OMV-Konzernbetriebsrat berät weitere Vorgangsweise

Volle Unterstützung der Gewerkschaften abgesichert

Wien (GPA/ÖGB). Nachdem vergangene Woche in einem mehrstündigen Gespräch ein Arbeitskonflikt wegen drohender Verschlechterungen in Teilbereichen der OMV vorerst abgewendet werden konnte, trat gestern der Konzernbetriebsrat der OMV zu einer fünftägigen Klausur am Semmering zusammen, um die weitere Vorgangsweise zu beraten.++++

Hauptdiskussionspunkt wird die weitere Strategie des Betriebsrates im aktuellen Umstrukturierungsprozeß des Unternehmens sein. An den Beratungen nehmen Betriebsräte aller österreichischen und internationalen Standorte und aller Tochterunternehmen der OMV teil. Neben der aktuellen Diskussion werden ÖIAG-GD-Stv. Dr. Johannes Ditz und AR-Präsident Dr. Oskar Grünwald mit Grundsatzbeiträgen zur Situation in der ÖIAG und zur Rolle von Aufsichtsräten auf der Klausur präsent sein. Weitere Themen werden Mobbing am Arbeitsplatz und Chancengleicheit im Unternehmen sein.

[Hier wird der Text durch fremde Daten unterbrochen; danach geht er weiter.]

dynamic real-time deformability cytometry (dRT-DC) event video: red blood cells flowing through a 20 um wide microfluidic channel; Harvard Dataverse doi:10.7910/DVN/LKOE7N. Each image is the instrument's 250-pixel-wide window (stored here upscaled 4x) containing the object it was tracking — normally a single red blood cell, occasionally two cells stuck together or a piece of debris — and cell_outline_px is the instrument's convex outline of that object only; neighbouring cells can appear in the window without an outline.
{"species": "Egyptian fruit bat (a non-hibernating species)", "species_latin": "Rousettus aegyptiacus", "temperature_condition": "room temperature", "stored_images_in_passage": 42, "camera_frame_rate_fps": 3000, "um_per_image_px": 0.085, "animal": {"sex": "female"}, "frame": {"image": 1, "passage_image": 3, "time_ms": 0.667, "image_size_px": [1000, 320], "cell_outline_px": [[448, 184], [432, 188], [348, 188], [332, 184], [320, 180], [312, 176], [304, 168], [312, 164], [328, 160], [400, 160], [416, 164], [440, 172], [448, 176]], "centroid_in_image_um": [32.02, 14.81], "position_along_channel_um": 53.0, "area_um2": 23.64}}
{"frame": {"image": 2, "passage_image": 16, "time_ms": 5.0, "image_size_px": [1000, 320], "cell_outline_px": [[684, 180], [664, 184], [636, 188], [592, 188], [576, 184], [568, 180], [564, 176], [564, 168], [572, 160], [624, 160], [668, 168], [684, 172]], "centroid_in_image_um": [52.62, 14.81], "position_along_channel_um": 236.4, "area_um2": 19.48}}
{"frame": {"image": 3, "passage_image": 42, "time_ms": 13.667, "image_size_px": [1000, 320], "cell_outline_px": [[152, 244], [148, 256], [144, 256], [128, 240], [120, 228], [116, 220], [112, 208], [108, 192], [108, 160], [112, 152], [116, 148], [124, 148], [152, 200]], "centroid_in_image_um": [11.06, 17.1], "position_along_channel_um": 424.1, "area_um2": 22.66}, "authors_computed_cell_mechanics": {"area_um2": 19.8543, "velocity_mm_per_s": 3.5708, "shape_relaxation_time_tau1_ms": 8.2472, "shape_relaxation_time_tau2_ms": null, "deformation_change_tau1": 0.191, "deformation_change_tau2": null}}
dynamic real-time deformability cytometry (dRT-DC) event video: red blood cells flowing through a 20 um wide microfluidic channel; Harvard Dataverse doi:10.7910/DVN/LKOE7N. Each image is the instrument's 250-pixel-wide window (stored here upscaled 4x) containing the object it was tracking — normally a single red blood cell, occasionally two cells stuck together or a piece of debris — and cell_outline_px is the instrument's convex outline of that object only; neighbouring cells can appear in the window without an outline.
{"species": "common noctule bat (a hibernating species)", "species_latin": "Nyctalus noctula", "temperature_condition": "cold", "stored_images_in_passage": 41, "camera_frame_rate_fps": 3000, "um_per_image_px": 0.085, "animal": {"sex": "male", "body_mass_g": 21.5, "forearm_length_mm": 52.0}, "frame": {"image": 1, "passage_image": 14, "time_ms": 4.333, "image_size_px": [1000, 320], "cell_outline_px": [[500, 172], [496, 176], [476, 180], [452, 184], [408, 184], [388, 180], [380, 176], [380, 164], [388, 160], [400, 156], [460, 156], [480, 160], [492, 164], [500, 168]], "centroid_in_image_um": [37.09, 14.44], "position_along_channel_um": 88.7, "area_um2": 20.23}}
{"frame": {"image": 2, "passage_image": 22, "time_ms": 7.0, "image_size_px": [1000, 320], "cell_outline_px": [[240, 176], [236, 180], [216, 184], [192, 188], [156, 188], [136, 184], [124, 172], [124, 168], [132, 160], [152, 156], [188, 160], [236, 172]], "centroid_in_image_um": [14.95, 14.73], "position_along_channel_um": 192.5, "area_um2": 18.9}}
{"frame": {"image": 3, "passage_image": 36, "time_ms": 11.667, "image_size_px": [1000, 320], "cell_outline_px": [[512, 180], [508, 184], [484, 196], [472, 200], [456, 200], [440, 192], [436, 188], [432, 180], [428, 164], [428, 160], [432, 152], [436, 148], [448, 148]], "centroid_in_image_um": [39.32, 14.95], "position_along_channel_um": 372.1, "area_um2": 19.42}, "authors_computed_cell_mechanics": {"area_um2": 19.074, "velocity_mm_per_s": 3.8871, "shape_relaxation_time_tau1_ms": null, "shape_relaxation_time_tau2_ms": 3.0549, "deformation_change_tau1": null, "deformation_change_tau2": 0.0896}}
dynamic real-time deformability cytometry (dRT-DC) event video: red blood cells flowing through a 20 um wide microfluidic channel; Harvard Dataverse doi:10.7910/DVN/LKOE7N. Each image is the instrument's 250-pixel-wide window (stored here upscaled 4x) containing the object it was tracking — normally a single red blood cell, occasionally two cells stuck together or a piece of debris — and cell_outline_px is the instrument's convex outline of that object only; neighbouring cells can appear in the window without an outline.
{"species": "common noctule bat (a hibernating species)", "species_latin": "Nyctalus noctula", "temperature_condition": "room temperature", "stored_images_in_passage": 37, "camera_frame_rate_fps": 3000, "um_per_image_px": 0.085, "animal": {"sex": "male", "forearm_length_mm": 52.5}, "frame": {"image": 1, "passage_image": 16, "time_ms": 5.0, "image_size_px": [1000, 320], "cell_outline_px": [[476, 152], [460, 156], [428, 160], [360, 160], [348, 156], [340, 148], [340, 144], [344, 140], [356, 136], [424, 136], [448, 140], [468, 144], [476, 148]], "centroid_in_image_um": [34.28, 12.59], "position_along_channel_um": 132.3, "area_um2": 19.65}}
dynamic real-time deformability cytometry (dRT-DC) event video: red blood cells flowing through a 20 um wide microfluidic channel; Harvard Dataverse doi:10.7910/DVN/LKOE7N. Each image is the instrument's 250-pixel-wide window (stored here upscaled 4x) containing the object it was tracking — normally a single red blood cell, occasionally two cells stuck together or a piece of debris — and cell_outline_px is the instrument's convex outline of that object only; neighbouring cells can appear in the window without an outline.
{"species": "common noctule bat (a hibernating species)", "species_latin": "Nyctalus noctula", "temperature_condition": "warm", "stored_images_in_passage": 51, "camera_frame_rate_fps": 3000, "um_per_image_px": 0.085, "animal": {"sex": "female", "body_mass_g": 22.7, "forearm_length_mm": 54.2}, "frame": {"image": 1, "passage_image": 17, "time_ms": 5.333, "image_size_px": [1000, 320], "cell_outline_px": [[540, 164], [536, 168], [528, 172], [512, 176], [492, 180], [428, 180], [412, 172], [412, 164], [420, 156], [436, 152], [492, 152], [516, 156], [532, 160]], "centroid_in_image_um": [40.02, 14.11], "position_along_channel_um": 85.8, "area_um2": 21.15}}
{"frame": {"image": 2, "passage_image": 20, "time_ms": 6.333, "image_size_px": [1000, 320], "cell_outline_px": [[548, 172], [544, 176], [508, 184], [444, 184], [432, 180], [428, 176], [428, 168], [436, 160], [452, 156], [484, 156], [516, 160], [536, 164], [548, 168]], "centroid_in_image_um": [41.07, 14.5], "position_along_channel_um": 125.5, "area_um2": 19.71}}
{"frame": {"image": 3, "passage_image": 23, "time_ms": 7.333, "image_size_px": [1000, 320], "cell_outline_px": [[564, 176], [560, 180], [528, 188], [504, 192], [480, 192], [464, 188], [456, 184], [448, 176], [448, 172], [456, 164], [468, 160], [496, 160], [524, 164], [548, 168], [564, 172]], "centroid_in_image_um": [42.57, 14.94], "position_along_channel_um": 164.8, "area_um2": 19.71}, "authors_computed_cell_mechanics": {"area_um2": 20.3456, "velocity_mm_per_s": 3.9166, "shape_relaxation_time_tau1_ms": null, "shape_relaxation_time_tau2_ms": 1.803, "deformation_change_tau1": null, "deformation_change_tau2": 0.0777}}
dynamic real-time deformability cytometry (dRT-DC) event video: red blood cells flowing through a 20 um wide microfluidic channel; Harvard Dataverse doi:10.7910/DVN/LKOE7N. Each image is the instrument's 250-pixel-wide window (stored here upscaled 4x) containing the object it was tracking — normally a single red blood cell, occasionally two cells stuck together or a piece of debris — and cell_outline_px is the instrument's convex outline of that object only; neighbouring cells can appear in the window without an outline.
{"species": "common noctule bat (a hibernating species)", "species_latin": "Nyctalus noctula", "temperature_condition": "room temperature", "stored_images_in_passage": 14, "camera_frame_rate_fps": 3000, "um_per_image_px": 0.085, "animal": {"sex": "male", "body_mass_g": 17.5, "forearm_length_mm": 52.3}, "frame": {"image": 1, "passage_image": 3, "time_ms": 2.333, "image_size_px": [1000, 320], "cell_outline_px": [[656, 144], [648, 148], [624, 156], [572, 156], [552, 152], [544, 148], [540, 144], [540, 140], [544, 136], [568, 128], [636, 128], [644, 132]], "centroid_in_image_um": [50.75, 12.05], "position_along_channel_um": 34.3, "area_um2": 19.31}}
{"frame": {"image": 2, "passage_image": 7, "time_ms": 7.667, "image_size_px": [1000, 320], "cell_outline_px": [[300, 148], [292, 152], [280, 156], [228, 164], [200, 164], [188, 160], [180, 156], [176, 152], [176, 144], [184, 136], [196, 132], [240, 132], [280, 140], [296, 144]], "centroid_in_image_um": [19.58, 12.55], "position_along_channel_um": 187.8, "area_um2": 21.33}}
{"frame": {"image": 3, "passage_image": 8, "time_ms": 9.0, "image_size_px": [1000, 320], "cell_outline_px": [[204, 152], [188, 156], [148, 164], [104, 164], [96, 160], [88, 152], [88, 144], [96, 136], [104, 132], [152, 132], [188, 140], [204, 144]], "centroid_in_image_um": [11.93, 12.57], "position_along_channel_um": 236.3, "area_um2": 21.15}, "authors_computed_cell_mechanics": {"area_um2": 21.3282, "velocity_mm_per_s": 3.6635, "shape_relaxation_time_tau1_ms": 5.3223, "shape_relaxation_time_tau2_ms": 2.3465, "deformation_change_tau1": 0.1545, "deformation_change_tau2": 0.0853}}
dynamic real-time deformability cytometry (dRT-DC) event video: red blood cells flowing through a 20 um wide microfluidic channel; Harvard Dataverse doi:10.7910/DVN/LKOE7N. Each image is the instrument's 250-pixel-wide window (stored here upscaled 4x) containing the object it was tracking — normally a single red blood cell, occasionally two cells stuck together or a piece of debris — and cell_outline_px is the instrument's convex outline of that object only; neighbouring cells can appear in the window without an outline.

Der Vorsitzende des Zentralbetriebsrates, Ing. Leopold Abraham, zeigte sich vor Beginn der Klausur optimistisch, dass die ursprünglichen Maßnahmen samt damit verbundener arbeitsrechtlicher Verschlechterungen von Teilbereichen verhindert werden können. Er hob die große Solidarität der Belegschaft hervor, die bei allen bisherigen Aktionen klar zum Ausdruck kam. Trotz einer vorläufigen Vereinbarung mit dem Vorstand könne sicher noch keine Entwarnung gegeben werden, so Abraham.. Die OMV-Belegschaft kann sich auch der Unterstützung aller in der OMV vertretenen Gewerkschaften (GPA, GMT, Chemie) sicher sein. Noch am Dienstag holte sich Abraham in einem Gespräch die volle Unterstützung von GPA-Vorsitzenden Hans Sallmutter.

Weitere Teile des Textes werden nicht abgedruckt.